## begin
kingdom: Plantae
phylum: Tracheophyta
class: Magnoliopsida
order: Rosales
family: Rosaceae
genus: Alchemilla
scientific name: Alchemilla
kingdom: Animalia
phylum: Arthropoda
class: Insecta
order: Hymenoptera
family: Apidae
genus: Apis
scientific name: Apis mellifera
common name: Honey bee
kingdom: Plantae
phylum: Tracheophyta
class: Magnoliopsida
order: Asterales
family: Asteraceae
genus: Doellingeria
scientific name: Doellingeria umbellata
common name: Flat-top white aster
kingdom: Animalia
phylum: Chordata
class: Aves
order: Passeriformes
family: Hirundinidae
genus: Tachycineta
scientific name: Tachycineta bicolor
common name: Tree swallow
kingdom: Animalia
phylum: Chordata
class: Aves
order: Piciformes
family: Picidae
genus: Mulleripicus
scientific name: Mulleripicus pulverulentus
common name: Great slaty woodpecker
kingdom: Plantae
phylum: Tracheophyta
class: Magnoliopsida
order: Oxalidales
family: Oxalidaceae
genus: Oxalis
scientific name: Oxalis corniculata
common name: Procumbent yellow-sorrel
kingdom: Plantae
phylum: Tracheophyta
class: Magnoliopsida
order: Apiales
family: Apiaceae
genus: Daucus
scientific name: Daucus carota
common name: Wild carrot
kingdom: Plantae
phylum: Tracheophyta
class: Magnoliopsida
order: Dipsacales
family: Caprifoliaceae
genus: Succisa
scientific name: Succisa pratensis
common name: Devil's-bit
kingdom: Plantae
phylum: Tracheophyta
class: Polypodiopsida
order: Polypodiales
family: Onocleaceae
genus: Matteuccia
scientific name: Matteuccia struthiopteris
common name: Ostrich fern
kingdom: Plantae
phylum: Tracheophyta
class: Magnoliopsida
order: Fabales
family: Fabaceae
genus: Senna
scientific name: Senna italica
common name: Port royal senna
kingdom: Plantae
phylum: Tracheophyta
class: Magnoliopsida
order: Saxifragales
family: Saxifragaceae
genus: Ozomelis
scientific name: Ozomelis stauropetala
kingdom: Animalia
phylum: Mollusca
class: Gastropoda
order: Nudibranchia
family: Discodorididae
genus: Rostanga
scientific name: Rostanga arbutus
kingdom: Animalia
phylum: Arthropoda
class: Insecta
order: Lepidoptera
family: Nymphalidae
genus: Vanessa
## end
= What the exercise asks =
Render every line of the entries above as a Markdown table with the columns No. and Line, where No. numbers the lines in order. Leave out any blank lines.

= Full output =
| No. | Line |
|---|---|
| 1 | kingdom: Plantae |
| 2 | phylum: Tracheophyta |
| 3 | class: Magnoliopsida |
| 4 | order: Rosales |
| 5 | family: Rosaceae |
| 6 | genus: Alchemilla |
| 7 | scientific name: Alchemilla |
| 8 | kingdom: Animalia |
| 9 | phylum: Arthropoda |
| 10 | class: Insecta |
| 11 | order: Hymenoptera |
| 12 | family: Apidae |
| 13 | genus: Apis |
| 14 | scientific name: Apis mellifera |
| 15 | common name: Honey bee |
| 16 | kingdom: Plantae |
| 17 | phylum: Tracheophyta |
| 18 | class: Magnoliopsida |
| 19 | order: Asterales |
| 20 | family: Asteraceae |
| 21 | genus: Doellingeria |
| 22 | scientific name: Doellingeria umbellata |
| 23 | common name: Flat-top white aster |
| 24 | kingdom: Animalia |
| 25 | phylum: Chordata |
| 26 | class: Aves |
| 27 | order: Passeriformes |
| 28 | family: Hirundinidae |
| 29 | genus: Tachycineta |
| 30 | scientific name: Tachycineta bicolor |
| 31 | common name: Tree swallow |
| 32 | kingdom: Animalia |
| 33 | phylum: Chordata |
| 34 | class: Aves |
| 35 | order: Piciformes |
| 36 | family: Picidae |
| 37 | genus: Mulleripicus |
| 38 | scientific name: Mulleripicus pulverulentus |
| 39 | common name: Great slaty woodpecker |
| 40 | kingdom: Plantae |
| 41 | phylum: Tracheophyta |
| 42 | class: Magnoliopsida |
| 43 | order: Oxalidales |
| 44 | family: Oxalidaceae |
| 45 | genus: Oxalis |
| 46 | scientific name: Oxalis corniculata |
| 47 | common name: Procumbent yellow-sorrel |
| 48 | kingdom: Plantae |
| 49 | phylum: Tracheophyta |
| 50 | class: Magnoliopsida |
| 51 | order: Apiales |
| 52 | family: Apiaceae |
| 53 | genus: Daucus |
| 54 | scientific name: Daucus carota |
| 55 | common name: Wild carrot |
| 56 | kingdom: Plantae |
| 57 | phylum: Tracheophyta |
| 58 | class: Magnoliopsida |
| 59 | order: Dipsacales |
| 60 | family: Caprifoliaceae |
| 61 | genus: Succisa |
| 62 | scientific name: Succisa pratensis |
| 63 | common name: Devil's-bit |
| 64 | kingdom: Plantae |
| 65 | phylum: Tracheophyta |
| 66 | class: Polypodiopsida |
| 67 | order: Polypodiales |
| 68 | family: Onocleaceae |
| 69 | genus: Matteuccia |
| 70 | scientific name: Matteuccia struthiopteris |
| 71 | common name: Ostrich fern |
| 72 | kingdom: Plantae |
| 73 | phylum: Tracheophyta |
| 74 | class: Magnoliopsida |
| 75 | order: Fabales |
| 76 | family: Fabaceae |
| 77 | genus: Senna |
| 78 | scientific name: Senna italica |
| 79 | common name: Port royal senna |
| 80 | kingdom: Plantae |
| 81 | phylum: Tracheophyta |
| 82 | class: Magnoliopsida |
| 83 | order: Saxifragales |
| 84 | family: Saxifragaceae |
| 85 | genus: Ozomelis |
| 86 | scientific name: Ozomelis stauropetala |
| 87 | kingdom: Animalia |
| 88 | phylum: Mollusca |
| 89 | class: Gastropoda |
| 90 | order: Nudibranchia |
| 91 | family: Discodorididae |
| 92 | genus: Rostanga |
| 93 | scientific name: Rostanga arbutus |
| 94 | kingdom: Animalia |
| 95 | phylum: Arthropoda |
| 96 | class: Insecta |
| 97 | order: Lepidoptera |
| 98 | family: Nymphalidae |
| 99 | genus: Vanessa |